To replace photographic film, which eventually made, the CCD lacked the ability to capture color. To distinguish colors, as does our retina, separate the three basic components: red, green and blue, and measure the rate at which captured produce color. For this purpose the CCD recorded separately, either by filters or prisms, the intensity of red, green and blue, making digital information is stored. Always is the same principle, a process of information, a long line of data describing what has captured the CCD display point by point. Thus, a camera has 4 megapixels (4 million), three color intensity data for each pixel and its original color mixture occurs. DIGITAL PHOTOGRAPHY
A typical commercial digital camera has a small CCD, which is less than 8 mm x 6 mm, with about 4 million pixels. To this must be borne in mind that a CCD captures approximately 70% of the light it receives, making it much more efficient than photographic film which has been replaced, which captures only about 2% of incident light in it.

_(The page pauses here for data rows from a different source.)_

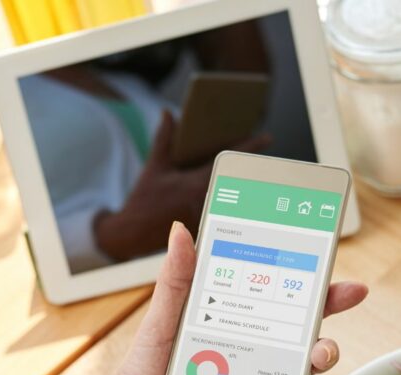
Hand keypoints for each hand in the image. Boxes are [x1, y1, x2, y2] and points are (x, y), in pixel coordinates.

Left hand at [78, 222, 367, 374]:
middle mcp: (263, 370)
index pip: (298, 314)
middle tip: (319, 351)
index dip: (329, 300)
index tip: (350, 289)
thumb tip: (181, 231)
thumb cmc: (145, 372)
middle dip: (328, 350)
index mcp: (250, 336)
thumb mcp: (163, 321)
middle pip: (314, 357)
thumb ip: (177, 280)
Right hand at [94, 110, 270, 260]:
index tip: (267, 137)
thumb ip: (164, 139)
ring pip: (234, 200)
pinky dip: (233, 206)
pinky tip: (243, 203)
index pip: (229, 161)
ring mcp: (208, 218)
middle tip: (267, 162)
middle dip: (251, 171)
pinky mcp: (205, 230)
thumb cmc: (144, 201)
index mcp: (196, 184)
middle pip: (238, 182)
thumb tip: (168, 113)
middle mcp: (206, 202)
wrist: (133, 235)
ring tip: (259, 181)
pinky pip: (224, 215)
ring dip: (244, 190)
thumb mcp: (155, 167)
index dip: (250, 147)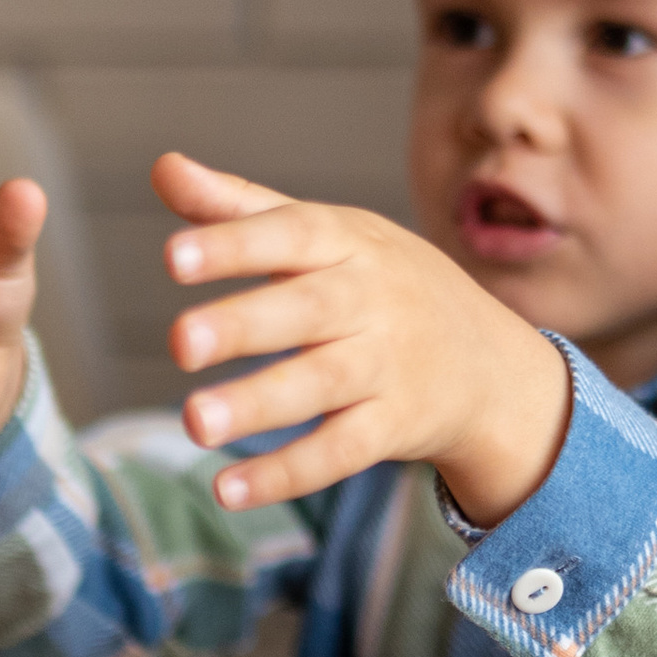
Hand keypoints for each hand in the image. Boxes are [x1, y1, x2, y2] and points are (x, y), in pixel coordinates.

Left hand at [155, 150, 570, 521]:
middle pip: (308, 310)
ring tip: (194, 423)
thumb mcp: (329, 235)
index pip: (293, 234)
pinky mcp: (397, 426)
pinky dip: (288, 473)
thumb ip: (242, 208)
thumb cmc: (384, 285)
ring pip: (323, 384)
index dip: (235, 244)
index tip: (173, 258)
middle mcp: (373, 300)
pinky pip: (342, 452)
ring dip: (259, 404)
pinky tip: (228, 489)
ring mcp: (389, 365)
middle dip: (246, 324)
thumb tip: (164, 167)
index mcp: (350, 243)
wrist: (492, 365)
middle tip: (181, 342)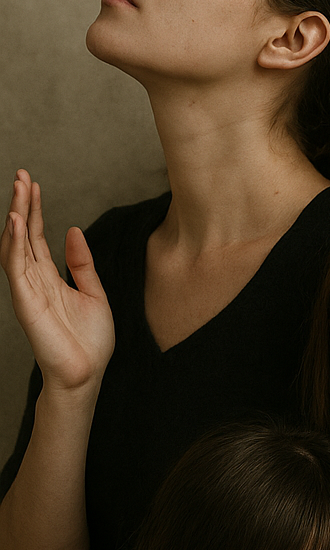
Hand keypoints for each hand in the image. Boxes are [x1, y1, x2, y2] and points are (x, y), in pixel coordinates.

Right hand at [2, 171, 113, 389]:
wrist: (87, 375)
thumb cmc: (90, 342)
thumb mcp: (94, 294)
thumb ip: (82, 264)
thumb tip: (73, 230)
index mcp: (50, 278)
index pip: (38, 236)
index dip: (36, 209)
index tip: (33, 183)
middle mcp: (34, 280)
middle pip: (24, 235)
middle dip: (22, 204)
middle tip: (22, 175)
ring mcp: (27, 290)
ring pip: (15, 245)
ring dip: (16, 216)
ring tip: (19, 189)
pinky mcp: (25, 302)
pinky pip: (15, 268)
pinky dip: (14, 244)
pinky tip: (17, 222)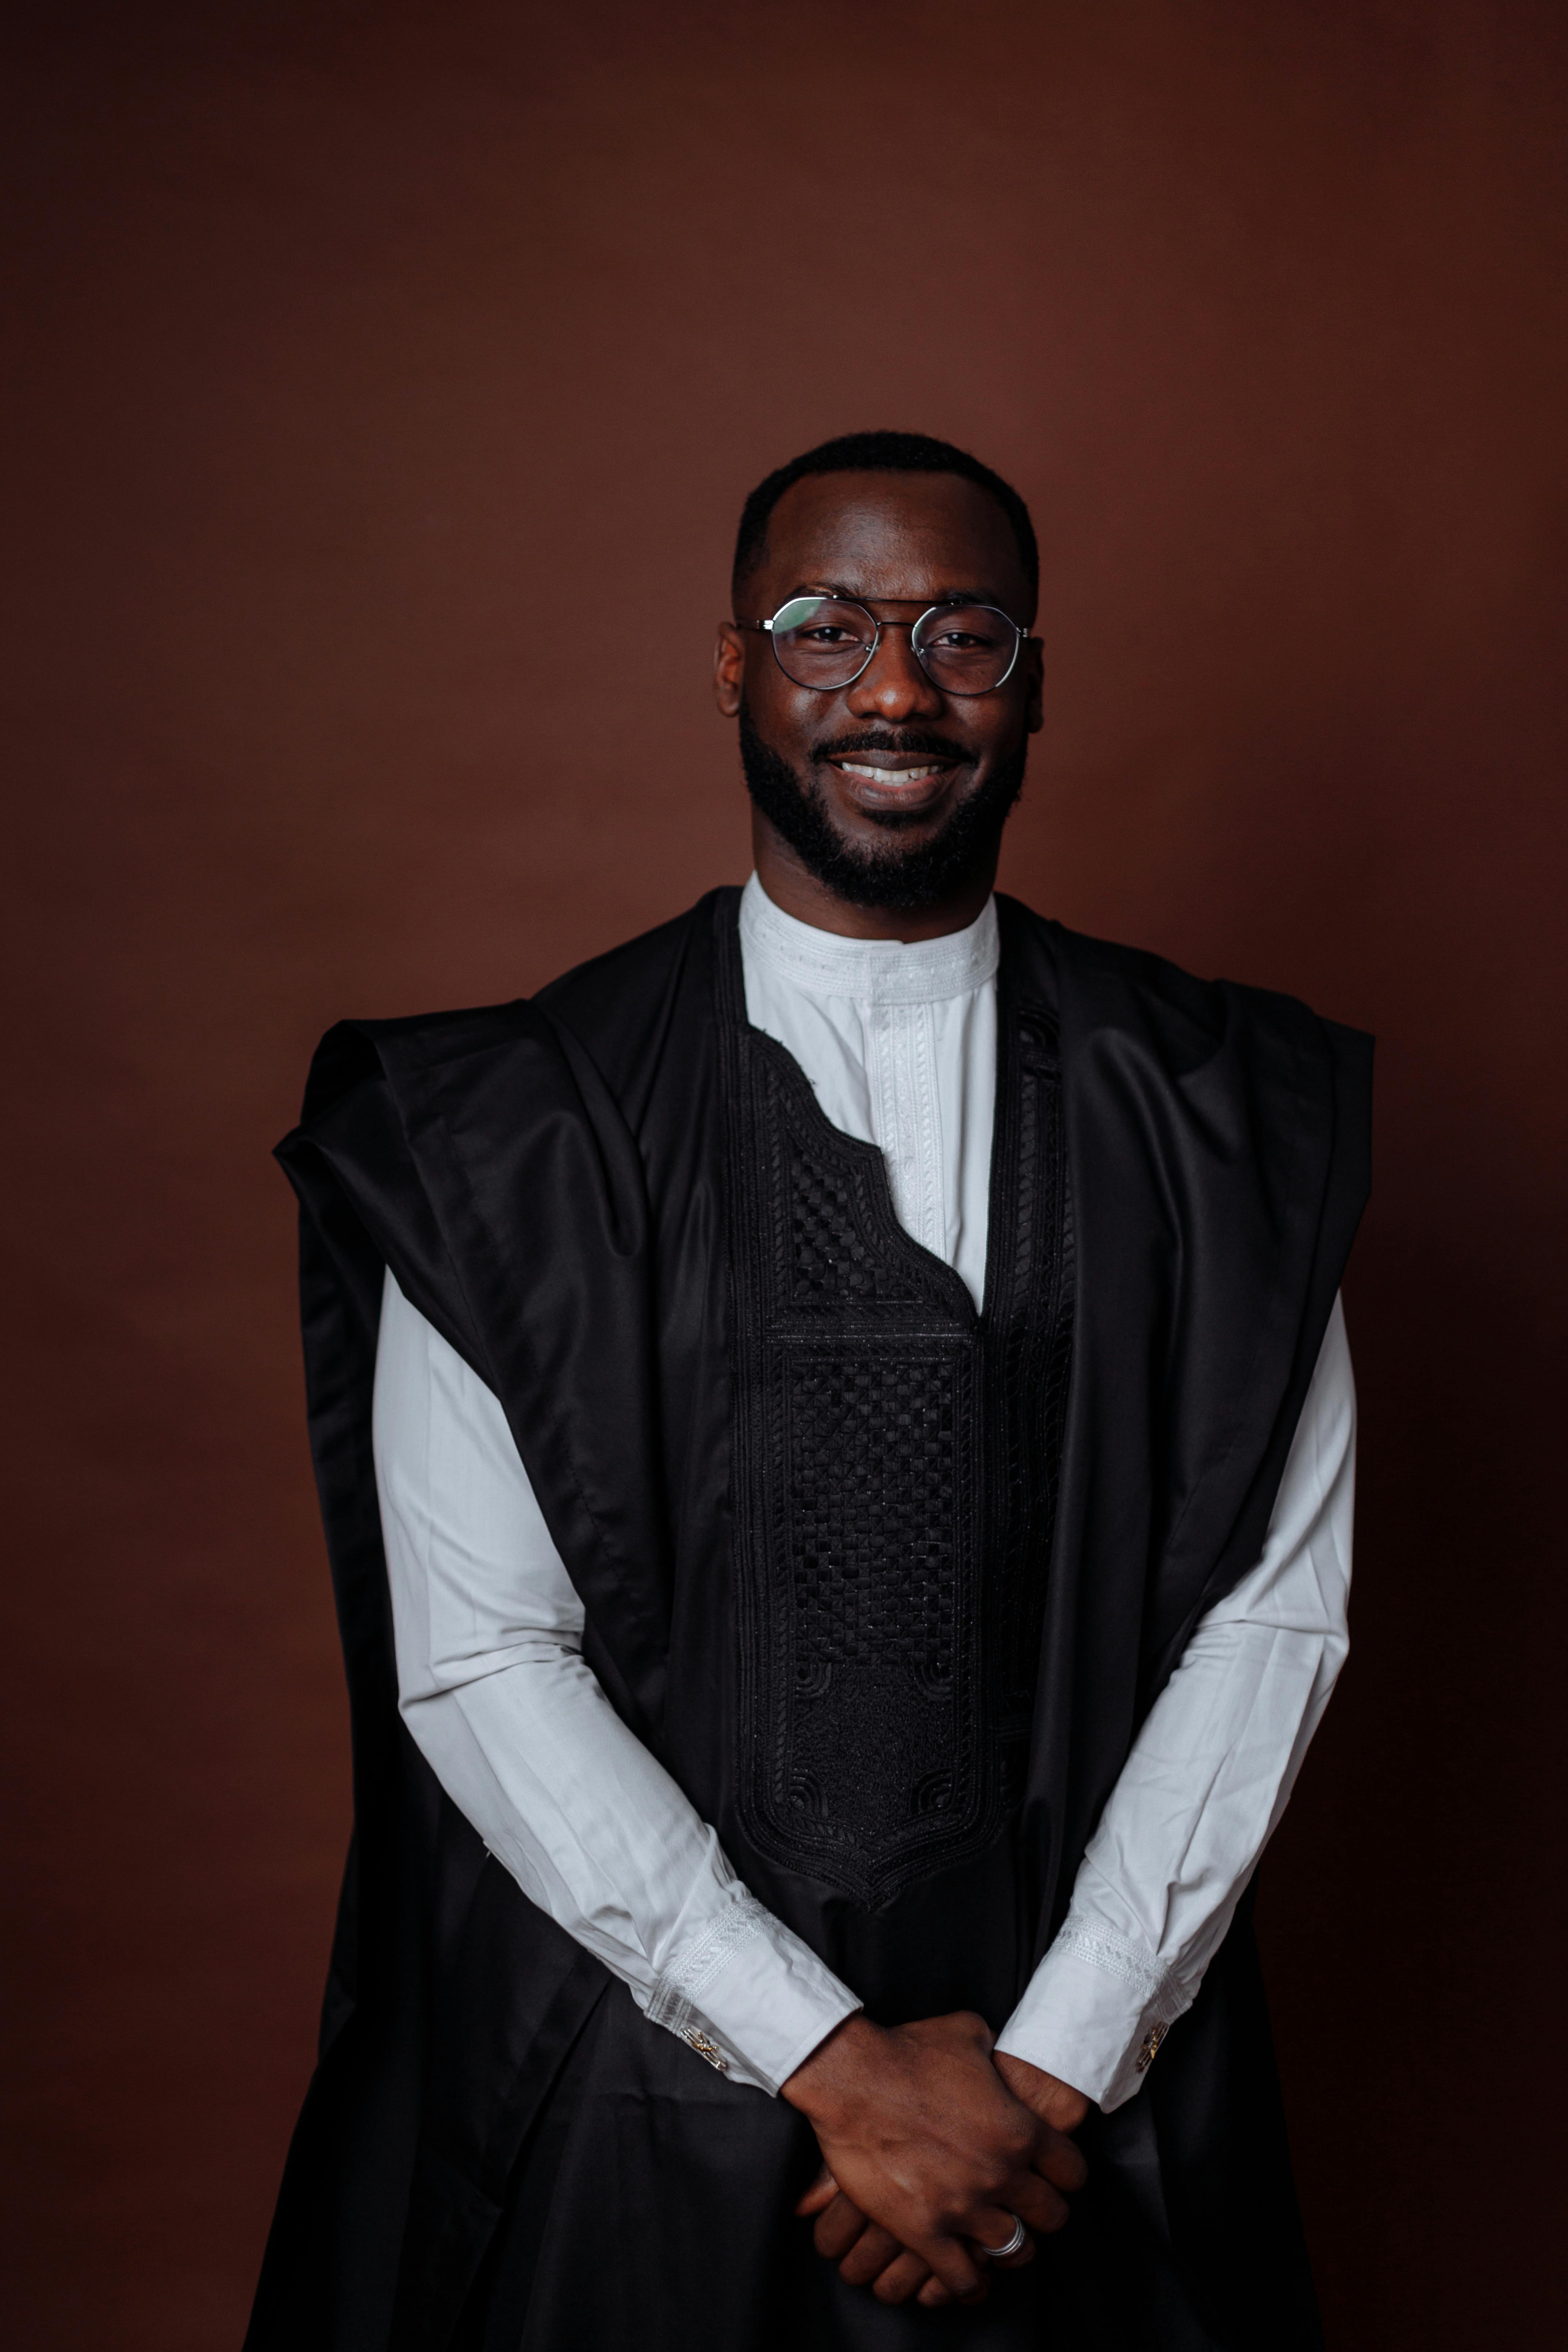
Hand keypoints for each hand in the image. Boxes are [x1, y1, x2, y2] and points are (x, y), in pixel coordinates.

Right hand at [782, 2012, 1086, 2307]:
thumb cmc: (907, 2051)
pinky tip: (968, 2274)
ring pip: (1012, 2250)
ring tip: (997, 2239)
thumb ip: (993, 2050)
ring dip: (1007, 2246)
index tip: (1053, 2175)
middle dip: (1042, 2213)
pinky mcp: (924, 2230)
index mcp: (1018, 2129)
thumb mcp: (966, 2033)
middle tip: (1026, 2208)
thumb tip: (997, 2049)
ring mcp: (962, 2206)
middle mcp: (1000, 2173)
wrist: (851, 2077)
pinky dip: (969, 2283)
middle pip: (1050, 2216)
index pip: (1072, 2172)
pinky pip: (962, 2279)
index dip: (1065, 2175)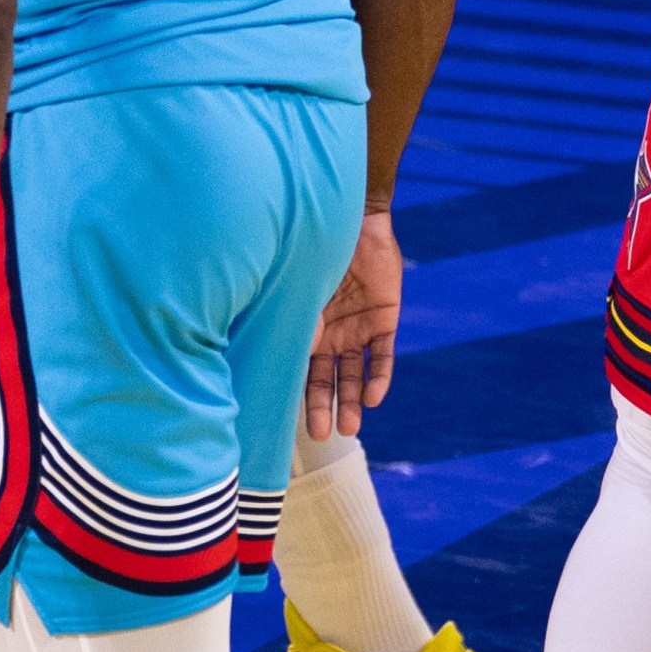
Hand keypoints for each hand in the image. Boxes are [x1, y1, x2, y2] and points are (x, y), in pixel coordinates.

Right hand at [302, 211, 401, 440]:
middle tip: (321, 435)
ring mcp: (358, 327)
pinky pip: (383, 355)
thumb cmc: (312, 248)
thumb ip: (287, 320)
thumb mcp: (294, 288)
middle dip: (323, 407)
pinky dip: (379, 376)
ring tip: (351, 427)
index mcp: (305, 326)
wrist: (351, 216)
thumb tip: (266, 358)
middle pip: (326, 378)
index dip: (296, 395)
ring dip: (353, 400)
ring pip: (355, 373)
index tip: (287, 421)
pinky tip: (375, 397)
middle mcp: (331, 332)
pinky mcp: (384, 319)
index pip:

The efficiency of the CCD has create a variety of cameras, they have found a wide variety of uses. From small cameras, the webcam that allows video conferencing cameras for 3G mobile phones, to the Hubble Space Telescope using some type of CCD.
In the case of astronomy, even the most powerful telescope or the space that is out of the atmosphere can not directly capture the faint image of galaxies that are millions of light years away. However, the CCD, with its high sensitivity, an exhibition of several hours galaxies has captured more than 10 billion light years away.
FILE
Nobel received by Boyle and Smith physicists only partly reflects the importance of the invention for which the contribution was rewarded. Today the image is part of our massive digital archive. This includes the ability to transmit, store on optical disk (CD), process, compress and manipulate it with different programs. The digital TV transition is made possible by the CCD. In addition to the proliferation of cameras, from surveillance to the highest resolution used in astronomy and intended to replace the film in the cinema, all used as "retina" charge-coupled device that converts light into a current whose fluctuations are recorded as information digital.
From the appearance of the CCD, and one version which is the scanner, our ability to retrieve, store and archive images has increased by several orders of magnitude. It would not be possible to imagine the multimedia digital age without the tiny device invented 40 years ago, now produces tens of millions each year.